Hi,
I've compiled the django.template.{base,context,context_processor} modules with cython in order to speed up template rendering.
I've come to the conclusion that this is needed after profiling long page loads that had the data from the database returned in 10-50 ms,
but the page would take seconds to complete - especially admin change views with lots of inlines.
I am seeing a 13% decrease in page rendering time across the board, obviously passing all django tests.
To make this easy to deploy I've compiled it as a drop-in replacement (targeting django 1.8.7) that uses import hooks (PEP 302)
to replace targeted modules on the fly.
The sources/releases are here: https://github.com/ddalex/django-cemplate
Can you please advise on how to continue this work ?

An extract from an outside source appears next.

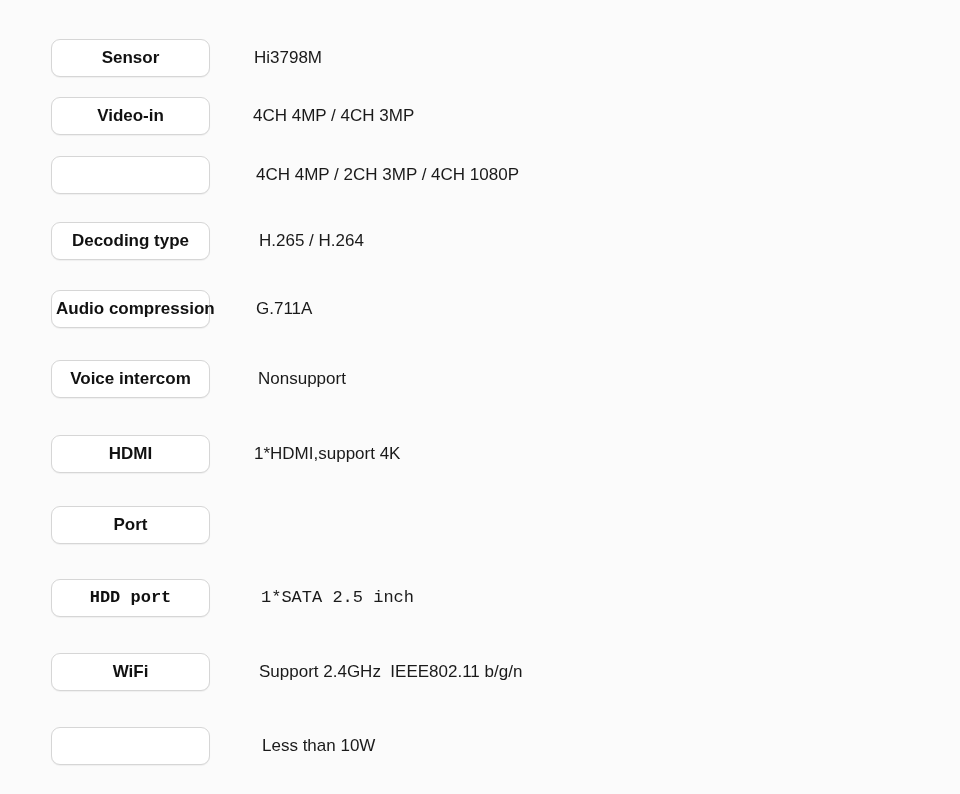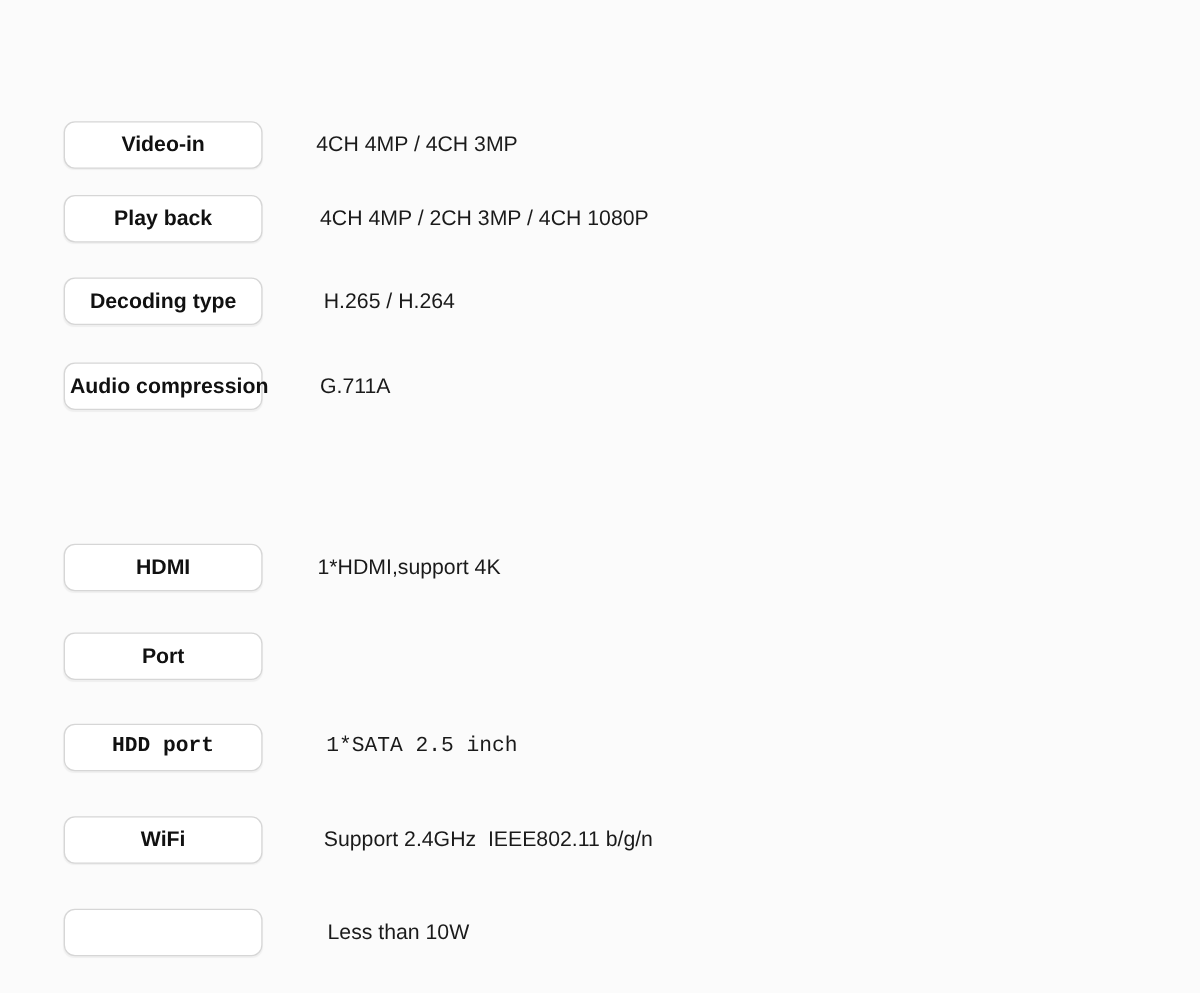"Sensor" div.spec-row { html: none -> <div> <div></div> <div>Sensor</div> <div>Hi3798M</div> </div> }
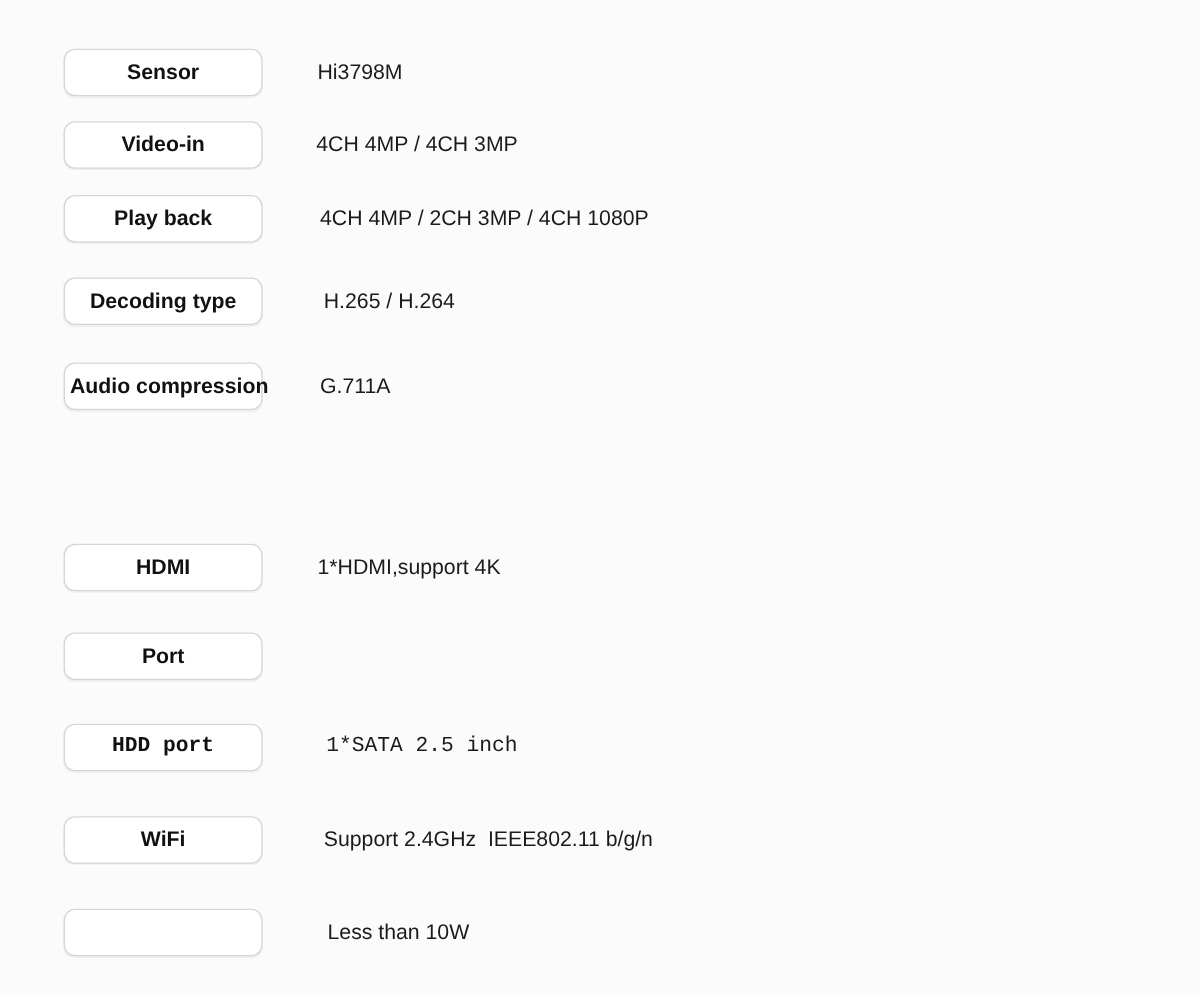"Play back" div.label-text { html: <div>Play back</div> -> none }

I feel that maintaining separate trees for each Django release is not scalable on my part.
HI Alex,On Wed, Dec 9, 2015 at 9:57 PM, Alexandru Damian <dda...@gmail.com> wrote:Hi,
I've compiled the django.template.{base,context,context_processor} modules with cython in order to speed up template rendering.
I've come to the conclusion that this is needed after profiling long page loads that had the data from the database returned in 10-50 ms,
but the page would take seconds to complete - especially admin change views with lots of inlines.If you’re seeing admin pages taking *seconds* to render, and the database is truly taking 10-50ms, there’s something going *very* wrong here. Can you share your profile data?
I am seeing a 13% decrease in page rendering time across the board, obviously passing all django tests.Have you tried running PyPy instead? The reports I’ve seen suggest you’ll get a *lot* more than a 13% speedup.
To make this easy to deploy I've compiled it as a drop-in replacement (targeting django 1.8.7) that uses import hooks (PEP 302)
to replace targeted modules on the fly.
The sources/releases are here: https://github.com/ddalex/django-cemplate
Can you please advise on how to continue this work ?
I feel that maintaining separate trees for each Django release is not scalable on my part.It’s difficult to say without knowing what you’re proposing. Is there some change you’d like to see merged into Django? Some API hook that you’d like to add to make your life easier?
Yours,Russ Magee %-)
I am thinking of cythonizing parts of django (e.g. the modules that I am modifying here) - this will bring .c compilation on install, but will make code faster in the framework, where it is likely that nobody is modifying it. It brings in an extra dependency on cython for developers. What is your take on this ?
I cProfile-instrumented def get_response() in django/core/handlers/base.py without (vanilla django) and with cemplate, posted the results here:
Both profiles are with all caches primed. Please compare time spent in django/template/base.py in vanilla (0.773 seconds) and cemplate (0.288) seconds.
Can you please advise on how to continue this work ?
I feel that maintaining separate trees for each Django release is not scalable on my part.It’s difficult to say without knowing what you’re proposing. Is there some change you’d like to see merged into Django? Some API hook that you’d like to add to make your life easier?
Hi Alexandru,
On Thursday, December 10, 2015 at 12:52:46 PM UTC+1, Alexandru Damian wrote:I cProfile-instrumented def get_response() in django/core/handlers/base.py without (vanilla django) and with cemplate, posted the results here:
The results are odd, looks as if you are running in a "test"-like environment. Please make sure you run them with DEBUG=False and without any test instrumentation to mimic a production environment.
Both profiles are with all caches primed. Please compare time spent in django/template/base.py in vanilla (0.773 seconds) and cemplate (0.288) seconds.
Yeah, that is roughly a 100% speedup in template rendering (does one say 100% if twice as fast?!)
Can you please advise on how to continue this work ?
I feel that maintaining separate trees for each Django release is not scalable on my part.It’s difficult to say without knowing what you’re proposing. Is there some change you’d like to see merged into Django? Some API hook that you’d like to add to make your life easier?
I am not really convinced that replacing the whole file is a good idea. In my experience one gets better results when using Cython by strategically replacing single functions and rewriting those in C directly.
A factor of two is all nice an well, but if this is still just 10% in the overall response there might be other (better) optimizations out there.
Cheers,
Florian
I am not really convinced that replacing the whole file is a good idea. In my experience one gets better results when using Cython by strategically replacing single functions and rewriting those in C directly.
This is the actual approach I am taking, but at class level. I selectively choose the base classes and convert those to Cython language; the modules are packaged in as a whole to make packaging easier.